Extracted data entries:
----

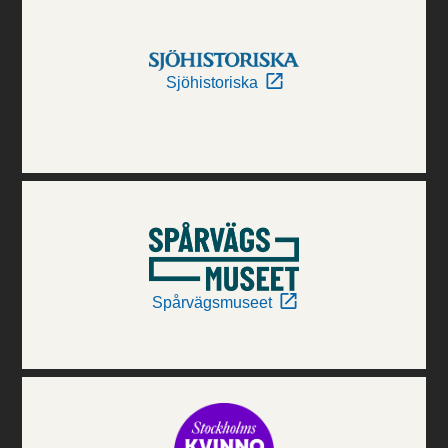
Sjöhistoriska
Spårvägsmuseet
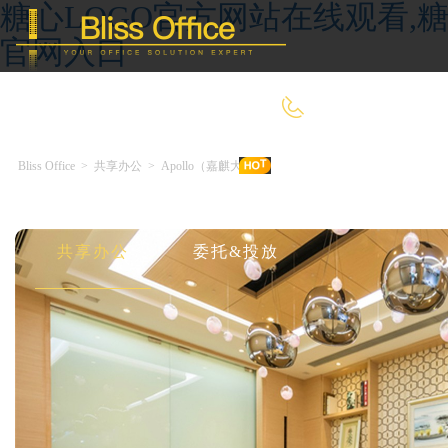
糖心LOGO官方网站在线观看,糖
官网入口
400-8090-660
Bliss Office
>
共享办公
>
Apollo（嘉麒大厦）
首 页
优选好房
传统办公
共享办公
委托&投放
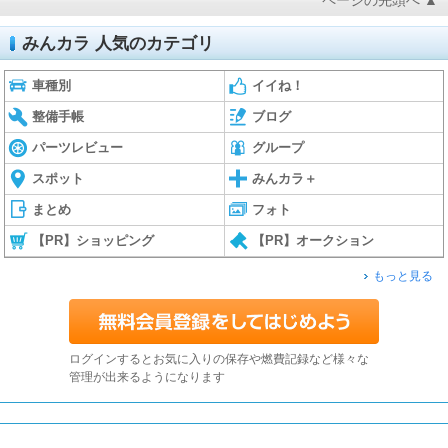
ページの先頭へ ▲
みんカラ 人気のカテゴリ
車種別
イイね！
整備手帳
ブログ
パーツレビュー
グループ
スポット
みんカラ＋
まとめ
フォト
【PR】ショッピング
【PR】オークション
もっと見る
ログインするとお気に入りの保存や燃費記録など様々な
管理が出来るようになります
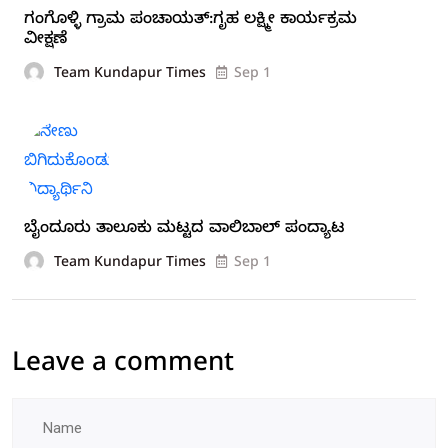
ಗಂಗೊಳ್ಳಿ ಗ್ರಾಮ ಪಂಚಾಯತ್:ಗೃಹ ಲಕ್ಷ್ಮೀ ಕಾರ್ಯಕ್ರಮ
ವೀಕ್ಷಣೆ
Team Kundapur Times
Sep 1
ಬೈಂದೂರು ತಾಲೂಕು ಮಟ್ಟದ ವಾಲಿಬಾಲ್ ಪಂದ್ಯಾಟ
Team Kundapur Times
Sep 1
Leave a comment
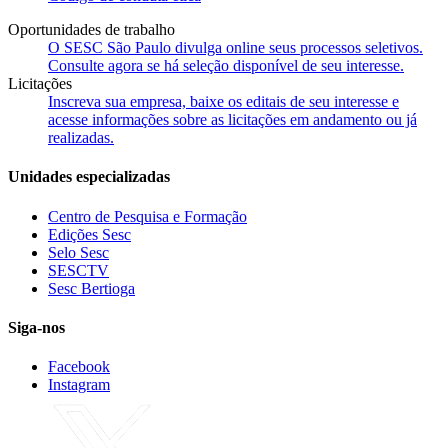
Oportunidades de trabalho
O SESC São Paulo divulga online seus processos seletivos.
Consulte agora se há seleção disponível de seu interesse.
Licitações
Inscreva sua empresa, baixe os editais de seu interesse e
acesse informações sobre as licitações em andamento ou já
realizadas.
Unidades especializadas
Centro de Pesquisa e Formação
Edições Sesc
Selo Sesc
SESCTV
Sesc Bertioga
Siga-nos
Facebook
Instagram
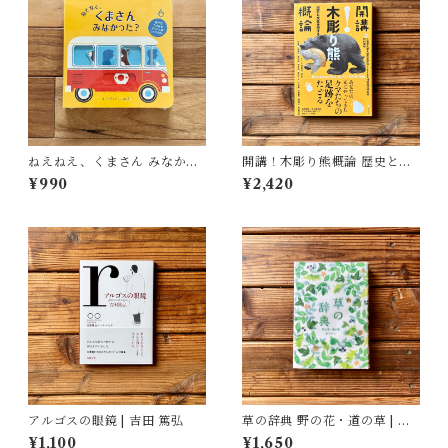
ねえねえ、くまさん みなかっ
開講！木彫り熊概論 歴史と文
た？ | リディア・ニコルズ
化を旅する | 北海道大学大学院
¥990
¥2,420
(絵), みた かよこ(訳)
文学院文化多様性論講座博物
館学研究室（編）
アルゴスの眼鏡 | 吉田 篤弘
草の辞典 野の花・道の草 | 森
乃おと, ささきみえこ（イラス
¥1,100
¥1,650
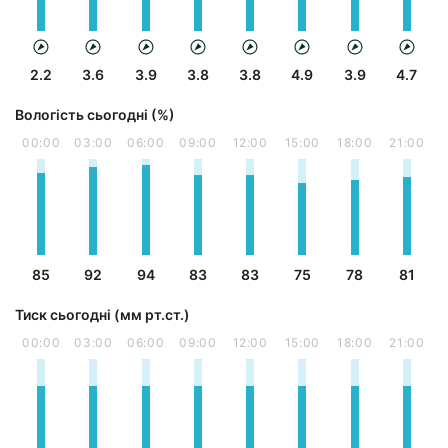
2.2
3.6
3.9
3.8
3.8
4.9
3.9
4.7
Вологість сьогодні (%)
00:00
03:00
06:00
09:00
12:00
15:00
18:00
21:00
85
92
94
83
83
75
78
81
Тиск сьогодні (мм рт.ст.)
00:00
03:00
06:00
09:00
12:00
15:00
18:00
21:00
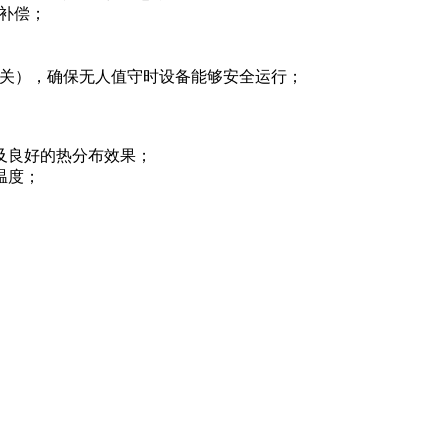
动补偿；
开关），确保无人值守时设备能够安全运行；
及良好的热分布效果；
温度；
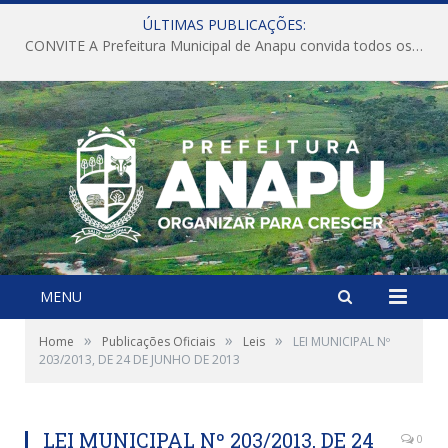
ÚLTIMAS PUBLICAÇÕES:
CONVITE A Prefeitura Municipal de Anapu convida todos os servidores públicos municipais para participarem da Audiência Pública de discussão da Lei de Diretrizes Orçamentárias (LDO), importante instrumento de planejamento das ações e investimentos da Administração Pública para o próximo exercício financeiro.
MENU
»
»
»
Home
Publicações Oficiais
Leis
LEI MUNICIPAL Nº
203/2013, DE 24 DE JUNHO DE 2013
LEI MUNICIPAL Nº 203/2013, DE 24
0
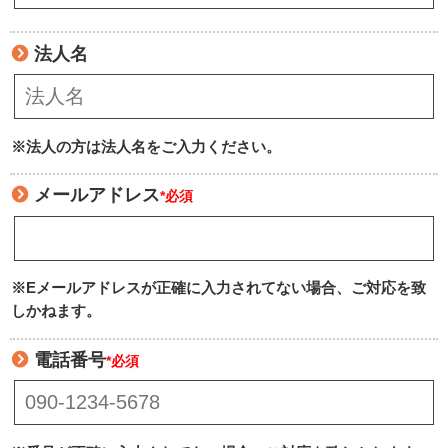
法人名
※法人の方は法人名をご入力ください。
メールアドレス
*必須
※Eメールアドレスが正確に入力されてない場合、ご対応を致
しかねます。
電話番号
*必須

----

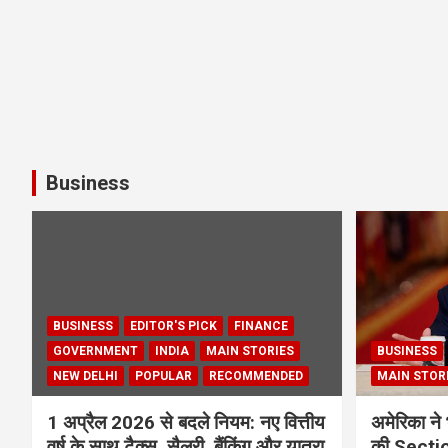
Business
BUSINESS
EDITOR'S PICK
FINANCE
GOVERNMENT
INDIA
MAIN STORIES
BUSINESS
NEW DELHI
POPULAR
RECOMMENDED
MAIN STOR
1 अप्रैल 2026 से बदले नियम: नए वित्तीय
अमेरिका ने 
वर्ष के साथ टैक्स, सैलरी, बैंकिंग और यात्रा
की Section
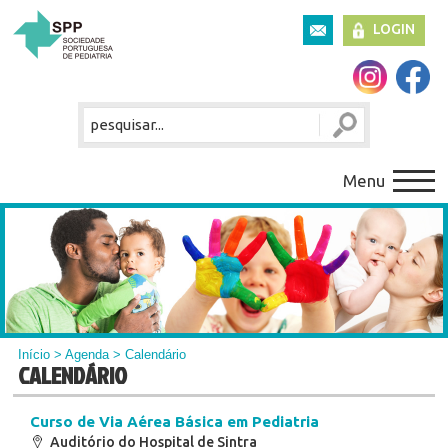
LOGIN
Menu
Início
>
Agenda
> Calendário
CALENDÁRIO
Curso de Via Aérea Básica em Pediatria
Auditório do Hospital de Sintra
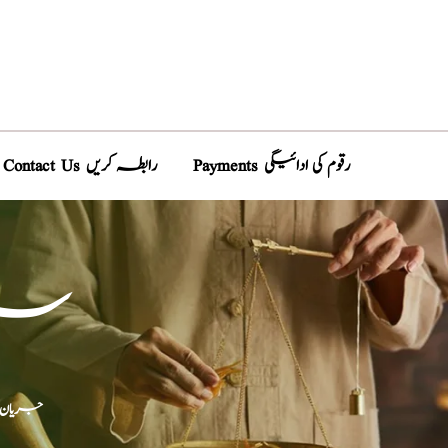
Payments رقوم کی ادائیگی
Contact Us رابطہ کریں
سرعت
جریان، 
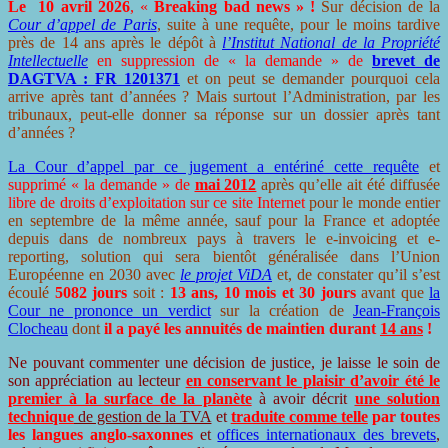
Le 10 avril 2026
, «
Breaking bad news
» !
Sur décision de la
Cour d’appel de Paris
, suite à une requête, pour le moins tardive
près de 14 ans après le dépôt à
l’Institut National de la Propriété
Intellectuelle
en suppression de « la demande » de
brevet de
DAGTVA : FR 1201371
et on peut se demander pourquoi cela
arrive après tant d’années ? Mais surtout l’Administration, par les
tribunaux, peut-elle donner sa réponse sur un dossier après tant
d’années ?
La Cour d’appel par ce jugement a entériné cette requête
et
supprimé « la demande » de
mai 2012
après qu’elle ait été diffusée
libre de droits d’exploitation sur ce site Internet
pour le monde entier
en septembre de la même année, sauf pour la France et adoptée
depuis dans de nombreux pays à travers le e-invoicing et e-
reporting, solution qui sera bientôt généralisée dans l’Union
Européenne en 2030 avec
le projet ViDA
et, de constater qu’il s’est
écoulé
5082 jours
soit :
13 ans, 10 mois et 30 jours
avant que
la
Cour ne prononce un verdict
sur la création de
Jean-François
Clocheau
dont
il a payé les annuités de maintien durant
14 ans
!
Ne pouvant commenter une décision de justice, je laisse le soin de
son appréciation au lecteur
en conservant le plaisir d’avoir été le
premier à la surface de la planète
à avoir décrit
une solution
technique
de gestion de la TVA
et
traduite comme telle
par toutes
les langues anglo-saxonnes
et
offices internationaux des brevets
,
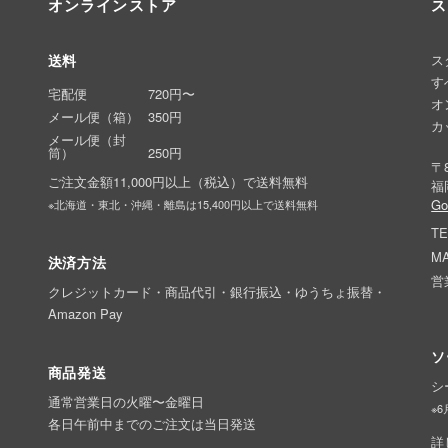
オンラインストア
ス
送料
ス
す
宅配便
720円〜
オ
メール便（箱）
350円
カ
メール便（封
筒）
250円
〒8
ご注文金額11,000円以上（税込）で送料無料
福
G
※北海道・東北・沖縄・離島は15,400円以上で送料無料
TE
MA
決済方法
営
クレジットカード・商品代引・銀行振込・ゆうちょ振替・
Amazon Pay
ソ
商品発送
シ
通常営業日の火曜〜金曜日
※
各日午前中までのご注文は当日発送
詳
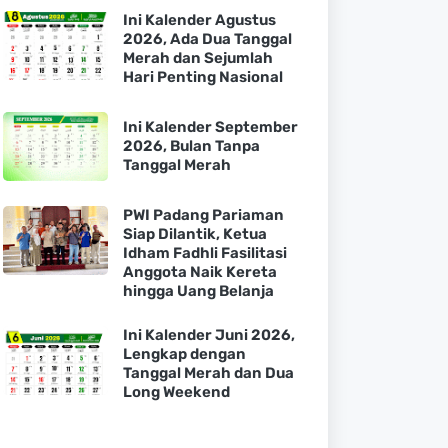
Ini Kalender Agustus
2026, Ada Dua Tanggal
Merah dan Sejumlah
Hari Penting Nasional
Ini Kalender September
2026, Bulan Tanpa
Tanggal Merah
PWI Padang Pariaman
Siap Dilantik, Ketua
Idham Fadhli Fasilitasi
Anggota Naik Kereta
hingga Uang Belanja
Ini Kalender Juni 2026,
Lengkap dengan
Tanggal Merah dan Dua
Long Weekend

----

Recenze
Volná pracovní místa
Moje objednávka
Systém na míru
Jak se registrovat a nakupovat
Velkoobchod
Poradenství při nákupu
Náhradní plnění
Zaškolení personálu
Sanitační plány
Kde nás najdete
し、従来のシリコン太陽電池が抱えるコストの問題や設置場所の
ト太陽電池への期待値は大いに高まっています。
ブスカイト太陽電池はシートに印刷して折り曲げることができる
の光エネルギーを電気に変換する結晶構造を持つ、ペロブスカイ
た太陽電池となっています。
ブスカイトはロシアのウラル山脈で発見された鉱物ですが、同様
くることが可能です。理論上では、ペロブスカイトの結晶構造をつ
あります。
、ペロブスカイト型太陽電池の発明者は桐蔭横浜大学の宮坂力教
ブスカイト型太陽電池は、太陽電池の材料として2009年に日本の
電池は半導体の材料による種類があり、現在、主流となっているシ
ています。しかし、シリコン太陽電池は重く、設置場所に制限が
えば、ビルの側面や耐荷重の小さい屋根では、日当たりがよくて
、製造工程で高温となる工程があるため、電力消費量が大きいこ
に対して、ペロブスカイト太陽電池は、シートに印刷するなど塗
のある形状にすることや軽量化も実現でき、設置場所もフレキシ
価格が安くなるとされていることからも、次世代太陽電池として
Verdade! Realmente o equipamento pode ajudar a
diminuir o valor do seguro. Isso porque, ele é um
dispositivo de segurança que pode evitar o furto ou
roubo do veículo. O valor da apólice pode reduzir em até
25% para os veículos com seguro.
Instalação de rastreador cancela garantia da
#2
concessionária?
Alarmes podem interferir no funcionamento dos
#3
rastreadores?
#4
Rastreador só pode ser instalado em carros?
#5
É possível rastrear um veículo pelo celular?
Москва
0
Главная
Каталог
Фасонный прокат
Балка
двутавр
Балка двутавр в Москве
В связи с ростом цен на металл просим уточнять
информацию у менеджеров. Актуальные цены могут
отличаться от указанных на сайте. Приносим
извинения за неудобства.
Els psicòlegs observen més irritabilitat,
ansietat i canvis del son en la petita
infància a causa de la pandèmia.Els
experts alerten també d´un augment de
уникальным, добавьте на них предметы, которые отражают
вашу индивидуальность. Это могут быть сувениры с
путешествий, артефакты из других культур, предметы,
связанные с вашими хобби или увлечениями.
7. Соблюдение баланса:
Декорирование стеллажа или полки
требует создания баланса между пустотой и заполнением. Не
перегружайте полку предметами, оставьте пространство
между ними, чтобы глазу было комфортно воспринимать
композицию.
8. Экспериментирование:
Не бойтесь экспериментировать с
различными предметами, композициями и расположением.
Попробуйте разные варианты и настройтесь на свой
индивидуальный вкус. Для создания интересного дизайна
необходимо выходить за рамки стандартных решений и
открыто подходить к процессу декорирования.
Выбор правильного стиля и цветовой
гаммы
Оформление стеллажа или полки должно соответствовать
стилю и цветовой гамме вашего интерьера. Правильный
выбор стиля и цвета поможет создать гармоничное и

----

Task objective:
Go through the entries and return each line where the word "seguro" occurs.

Completed exercise:
diminuir o valor do seguro. Isso porque, ele é um
25% para os veículos com seguro.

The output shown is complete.